スマートタグは「もしも」の時の最強のお守り
どんなに注意していても、空港でスーツケースが出てこないというトラブルは起こりえます。そこで頼りになるのがApple AirTagのようなスマートタグ。スーツケースの内ポケットにそっと忍ばせておくだけで、万が一ロストバゲージになってもスマホで現在地がわかるという安心感。こればかりは、使わずに済むのが一番ですが、「備えあれば憂いなし」の代表格です。
帰りのお土産スペースまで計算した上級者の詰め方
旅のプロが必ず実践しているのが、出発の段階で「帰りのスペース」を逆算して作っておくこと。お土産や免税店での衝動買いで荷物が増えるのは、もはや旅行の醍醐味ですよね。それを見越して、最初からスーツケースには2割ほどの余白を意図的に残しましょう。

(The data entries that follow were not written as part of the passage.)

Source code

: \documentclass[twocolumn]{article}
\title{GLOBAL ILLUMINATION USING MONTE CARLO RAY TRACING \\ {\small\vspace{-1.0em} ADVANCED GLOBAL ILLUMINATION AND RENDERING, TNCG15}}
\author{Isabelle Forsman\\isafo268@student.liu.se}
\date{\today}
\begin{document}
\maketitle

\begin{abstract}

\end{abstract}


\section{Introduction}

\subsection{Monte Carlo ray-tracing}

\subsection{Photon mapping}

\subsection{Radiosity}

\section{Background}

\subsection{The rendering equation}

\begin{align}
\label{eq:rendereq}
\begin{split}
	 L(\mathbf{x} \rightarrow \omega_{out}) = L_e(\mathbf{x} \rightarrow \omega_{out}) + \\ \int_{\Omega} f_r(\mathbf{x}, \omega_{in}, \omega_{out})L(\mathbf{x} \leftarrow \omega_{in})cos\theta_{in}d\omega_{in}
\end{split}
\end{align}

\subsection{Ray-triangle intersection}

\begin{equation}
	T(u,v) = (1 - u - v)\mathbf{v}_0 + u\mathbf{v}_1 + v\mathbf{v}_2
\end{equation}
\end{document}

拡張機能がついているスーツケースなら、行きはファスナーを閉めてコンパクトに、帰りは拡張して容量アップという使い分けが可能です。重いお土産や液体のボトル類は、帰りもやはり車輪側の下部に。移動中に中身が偏って荷崩れしないよう、TSAロック付きベルトで十字に固定すれば完璧です。このベルト、防犯だけでなくファスナーの不意な開放を防ぐストッパーの役割も果たしてくれるので、ひとつ持っておいて損はありません。
荷物を開ける場所を意識した「見られても平気」なスーツケースの詰め方
最後に、ちょっと視点を変えたテクニックをひとつ。空港で手荷物検査のためにスーツケースを開けなければならなかったり、友人との相部屋で荷物を整理したりする場面、想像しただけで少し気まずいですよね。だからこそ、誰がどこから見ても整頓されている状態をキープするのが大人のマナーです。
下着や小物は無地のポーチやパッキングキューブにまとめて中身が透けないようにし、靴下などもきっちり丸めて見せる収納を心がける。どこを開けられても堂々としていられるスーツケースは、それだけで旅の心の余裕に繋がります。
さあ、この記事を読んだ今なら、次の旅行や出張の準備がちょっと楽しみになっているのではないでしょうか? スーツケースの詰め方をほんの少し変えるだけで、移動の快適さも、旅先での滞在の質も、驚くほど変わります。ぜひ今回ご紹介した賢い詰め方と便利グッズを味方につけて、ストレスフリーな旅を実現してくださいね。